• _Exercise goal_
Reproduce the entries starting at the beginning and ending at the line containing "4: (74, 34)", substituting "image pixels" for "absolute pixels" and leaving all else unchanged.

START Supplied information

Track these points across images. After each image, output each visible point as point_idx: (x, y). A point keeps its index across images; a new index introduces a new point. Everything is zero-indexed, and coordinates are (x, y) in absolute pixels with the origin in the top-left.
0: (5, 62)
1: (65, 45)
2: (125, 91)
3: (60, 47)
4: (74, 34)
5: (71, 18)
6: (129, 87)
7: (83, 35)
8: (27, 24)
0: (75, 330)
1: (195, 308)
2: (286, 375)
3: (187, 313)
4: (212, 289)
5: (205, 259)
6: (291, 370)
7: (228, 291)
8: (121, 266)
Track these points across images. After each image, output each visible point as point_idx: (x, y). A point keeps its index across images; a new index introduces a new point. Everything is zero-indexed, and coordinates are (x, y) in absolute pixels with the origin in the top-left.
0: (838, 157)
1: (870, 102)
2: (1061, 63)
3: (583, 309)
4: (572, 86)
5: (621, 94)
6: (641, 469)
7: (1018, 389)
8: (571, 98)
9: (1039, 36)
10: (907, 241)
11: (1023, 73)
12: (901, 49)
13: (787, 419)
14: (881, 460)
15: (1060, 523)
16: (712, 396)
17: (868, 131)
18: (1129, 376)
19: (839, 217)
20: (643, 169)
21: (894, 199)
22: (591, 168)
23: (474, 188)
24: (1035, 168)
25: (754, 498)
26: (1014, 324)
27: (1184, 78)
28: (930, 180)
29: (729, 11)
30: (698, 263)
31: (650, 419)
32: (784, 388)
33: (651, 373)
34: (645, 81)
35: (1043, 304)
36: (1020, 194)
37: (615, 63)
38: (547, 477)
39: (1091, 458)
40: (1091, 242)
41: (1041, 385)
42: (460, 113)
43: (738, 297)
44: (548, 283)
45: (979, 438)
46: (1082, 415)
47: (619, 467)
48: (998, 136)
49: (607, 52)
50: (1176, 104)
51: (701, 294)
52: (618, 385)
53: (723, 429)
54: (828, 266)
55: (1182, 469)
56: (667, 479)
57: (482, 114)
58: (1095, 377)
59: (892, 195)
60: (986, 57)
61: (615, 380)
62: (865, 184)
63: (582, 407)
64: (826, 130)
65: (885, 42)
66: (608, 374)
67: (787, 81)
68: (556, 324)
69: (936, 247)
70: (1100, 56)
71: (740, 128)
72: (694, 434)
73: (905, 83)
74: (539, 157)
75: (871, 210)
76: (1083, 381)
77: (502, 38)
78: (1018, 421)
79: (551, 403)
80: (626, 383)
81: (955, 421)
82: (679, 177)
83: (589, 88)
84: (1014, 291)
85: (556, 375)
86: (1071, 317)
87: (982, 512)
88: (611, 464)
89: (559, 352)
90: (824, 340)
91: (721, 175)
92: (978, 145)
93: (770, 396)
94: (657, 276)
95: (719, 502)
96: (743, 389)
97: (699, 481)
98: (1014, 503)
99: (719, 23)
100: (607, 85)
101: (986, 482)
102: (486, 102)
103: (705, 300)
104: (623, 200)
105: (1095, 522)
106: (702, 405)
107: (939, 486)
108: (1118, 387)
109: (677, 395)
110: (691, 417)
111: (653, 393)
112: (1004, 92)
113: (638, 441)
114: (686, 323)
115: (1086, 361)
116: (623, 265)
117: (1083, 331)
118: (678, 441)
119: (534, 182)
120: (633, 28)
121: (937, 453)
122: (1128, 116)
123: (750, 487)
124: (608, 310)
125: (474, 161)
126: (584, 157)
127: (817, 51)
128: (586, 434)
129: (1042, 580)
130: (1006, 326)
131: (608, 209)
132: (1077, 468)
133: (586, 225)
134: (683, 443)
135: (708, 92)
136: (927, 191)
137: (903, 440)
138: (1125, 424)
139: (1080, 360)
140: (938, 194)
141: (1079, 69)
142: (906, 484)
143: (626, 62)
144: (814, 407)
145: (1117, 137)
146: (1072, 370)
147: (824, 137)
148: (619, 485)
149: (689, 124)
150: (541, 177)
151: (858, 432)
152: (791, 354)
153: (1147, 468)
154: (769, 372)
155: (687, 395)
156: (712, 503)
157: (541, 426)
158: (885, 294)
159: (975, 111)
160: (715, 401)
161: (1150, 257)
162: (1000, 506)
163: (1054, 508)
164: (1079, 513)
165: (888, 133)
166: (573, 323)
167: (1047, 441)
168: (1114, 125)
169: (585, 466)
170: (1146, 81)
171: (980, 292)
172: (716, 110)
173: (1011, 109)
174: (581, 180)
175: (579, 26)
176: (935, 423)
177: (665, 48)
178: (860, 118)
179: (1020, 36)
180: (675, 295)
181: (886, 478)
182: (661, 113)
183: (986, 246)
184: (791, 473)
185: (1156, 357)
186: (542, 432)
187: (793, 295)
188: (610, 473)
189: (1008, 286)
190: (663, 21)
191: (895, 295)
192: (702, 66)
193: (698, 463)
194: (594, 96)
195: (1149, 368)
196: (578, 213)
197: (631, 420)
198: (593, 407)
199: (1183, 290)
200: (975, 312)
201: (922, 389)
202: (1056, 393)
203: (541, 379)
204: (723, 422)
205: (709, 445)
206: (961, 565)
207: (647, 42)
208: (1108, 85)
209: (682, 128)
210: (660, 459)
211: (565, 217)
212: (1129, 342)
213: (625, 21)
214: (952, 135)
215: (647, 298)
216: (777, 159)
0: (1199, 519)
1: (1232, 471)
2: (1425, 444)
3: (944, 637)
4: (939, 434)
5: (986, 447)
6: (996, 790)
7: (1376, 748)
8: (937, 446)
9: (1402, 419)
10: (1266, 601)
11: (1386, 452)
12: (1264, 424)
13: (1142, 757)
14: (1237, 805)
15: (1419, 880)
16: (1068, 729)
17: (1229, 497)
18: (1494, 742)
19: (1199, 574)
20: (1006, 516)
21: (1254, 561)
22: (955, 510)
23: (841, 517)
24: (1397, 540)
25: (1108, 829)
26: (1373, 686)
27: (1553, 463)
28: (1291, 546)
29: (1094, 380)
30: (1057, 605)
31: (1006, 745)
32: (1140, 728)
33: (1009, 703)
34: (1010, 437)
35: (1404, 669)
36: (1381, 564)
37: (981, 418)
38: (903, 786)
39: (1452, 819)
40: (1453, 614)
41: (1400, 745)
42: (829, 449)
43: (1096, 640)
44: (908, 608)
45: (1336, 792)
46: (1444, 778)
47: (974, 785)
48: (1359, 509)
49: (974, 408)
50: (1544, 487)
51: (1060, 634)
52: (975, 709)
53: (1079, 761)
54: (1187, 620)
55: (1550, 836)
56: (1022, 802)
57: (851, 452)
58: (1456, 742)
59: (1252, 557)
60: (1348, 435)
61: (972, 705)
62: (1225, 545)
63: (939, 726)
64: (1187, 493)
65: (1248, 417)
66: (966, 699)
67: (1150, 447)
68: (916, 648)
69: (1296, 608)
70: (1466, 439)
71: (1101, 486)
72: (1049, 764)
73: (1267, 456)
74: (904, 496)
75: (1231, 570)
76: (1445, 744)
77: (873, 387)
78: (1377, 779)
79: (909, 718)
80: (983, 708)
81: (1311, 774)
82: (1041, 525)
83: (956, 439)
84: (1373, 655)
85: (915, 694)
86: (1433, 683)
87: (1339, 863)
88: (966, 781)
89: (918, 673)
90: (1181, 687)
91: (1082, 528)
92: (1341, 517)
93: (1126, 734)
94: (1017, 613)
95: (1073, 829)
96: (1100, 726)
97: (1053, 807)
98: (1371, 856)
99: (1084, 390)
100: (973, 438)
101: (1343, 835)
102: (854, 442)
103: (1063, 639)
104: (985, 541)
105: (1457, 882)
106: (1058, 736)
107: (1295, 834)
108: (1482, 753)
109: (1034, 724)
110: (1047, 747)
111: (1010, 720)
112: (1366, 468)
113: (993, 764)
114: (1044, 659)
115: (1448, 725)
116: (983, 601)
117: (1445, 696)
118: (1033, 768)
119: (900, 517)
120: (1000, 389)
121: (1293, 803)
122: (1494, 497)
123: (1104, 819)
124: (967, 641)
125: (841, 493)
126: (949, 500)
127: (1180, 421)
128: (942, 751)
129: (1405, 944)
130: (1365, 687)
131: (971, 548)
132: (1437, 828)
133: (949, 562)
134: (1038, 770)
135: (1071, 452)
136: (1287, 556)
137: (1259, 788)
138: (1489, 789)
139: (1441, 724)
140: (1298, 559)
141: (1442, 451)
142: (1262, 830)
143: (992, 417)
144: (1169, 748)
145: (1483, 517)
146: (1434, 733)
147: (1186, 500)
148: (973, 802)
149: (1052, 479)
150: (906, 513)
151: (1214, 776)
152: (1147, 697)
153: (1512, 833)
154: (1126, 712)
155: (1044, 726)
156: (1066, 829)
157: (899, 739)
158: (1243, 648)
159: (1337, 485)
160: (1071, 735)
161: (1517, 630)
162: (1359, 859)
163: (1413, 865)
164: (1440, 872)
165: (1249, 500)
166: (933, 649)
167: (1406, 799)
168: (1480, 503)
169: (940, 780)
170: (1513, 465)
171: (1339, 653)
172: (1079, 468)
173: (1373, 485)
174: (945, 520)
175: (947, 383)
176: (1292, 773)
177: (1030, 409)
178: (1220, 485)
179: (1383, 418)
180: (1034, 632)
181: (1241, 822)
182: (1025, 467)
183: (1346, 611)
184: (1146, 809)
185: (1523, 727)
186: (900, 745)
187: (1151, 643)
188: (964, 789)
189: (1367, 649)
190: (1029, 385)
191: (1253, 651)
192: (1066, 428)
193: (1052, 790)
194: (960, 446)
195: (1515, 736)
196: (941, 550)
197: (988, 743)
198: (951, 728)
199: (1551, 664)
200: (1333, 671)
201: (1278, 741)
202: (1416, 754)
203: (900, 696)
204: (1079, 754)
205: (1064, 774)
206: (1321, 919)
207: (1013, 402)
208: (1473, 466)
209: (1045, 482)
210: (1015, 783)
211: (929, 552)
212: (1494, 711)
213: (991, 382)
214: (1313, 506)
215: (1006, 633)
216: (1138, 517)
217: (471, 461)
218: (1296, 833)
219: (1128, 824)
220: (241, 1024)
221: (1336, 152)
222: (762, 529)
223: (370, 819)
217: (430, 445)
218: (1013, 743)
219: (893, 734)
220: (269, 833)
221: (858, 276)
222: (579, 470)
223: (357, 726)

END Supplied information

• _Exercise solution_
Track these points across images. After each image, output each visible point as point_idx: (x, y). A point keeps its index across images; a new index introduces a new point. Everything is zero-indexed, and coordinates are (x, y) in image pixels with the origin in the top-left.
0: (5, 62)
1: (65, 45)
2: (125, 91)
3: (60, 47)
4: (74, 34)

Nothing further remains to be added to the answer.